You can pass POS tags from the [STTS tagset](http://www.ims.uni-stuttgart.de/forschung/ressourcen/lexika/TagSets/stts-table.html), however, only four POS tags can be processed:

* 'N...' (nouns)
* 'V...' (verbs)
* 'ADJ...' (adjectives)
* 'ADV...' (adverbs)

**All other POS tags will result in a `ValueError` so you should wrap the call to `find_lemma` in a *try-except block*.**

## Accuracy

GermaLemma's accuracy was evaluated using a sample of 696 POS tagged and manually lemmatized words from a sample of paragraphs from proceedings of the European Parliament, Goethe's "Werther", Kafka's "Verwandlung" and a news article from the website of the WZB (see samples in folder "eval_texts").
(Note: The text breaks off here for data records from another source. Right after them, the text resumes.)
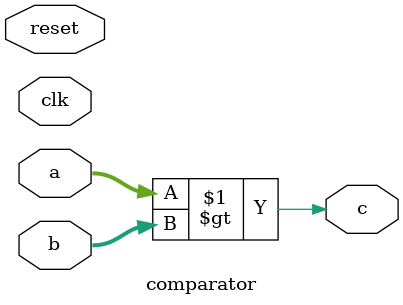
<source format=v>
`timescale 1ns / 1ps
module comparator(
   input clk,
   input reset,
	input [3:0] a,
	input [3:0] b,
	output c
	 
    );
	 assign c = a > b;


endmodule

</source>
**Under the assumption that the POS tag is correct** (only those words were selected), GermaLemma finds the correct lemma in 99.43% of the cases. For comparison, *Pattern* achieved 95.11% for the same sample.

## Requirements

* Python 3.6 or newer
* required package [*Pyphen*](http://pyphen.org/)
* optional package [*PatternLite*](https://github.com/WZBSocialScienceCenter/patternlite) (This package is optional but highly recommended as it boosts the lemmatizer's accuracy.)

## License

Apache License 2.0. See *LICENSE* file.

The TIGER corpus is **not** part of this repository and has to be downloaded separately under separate license conditions.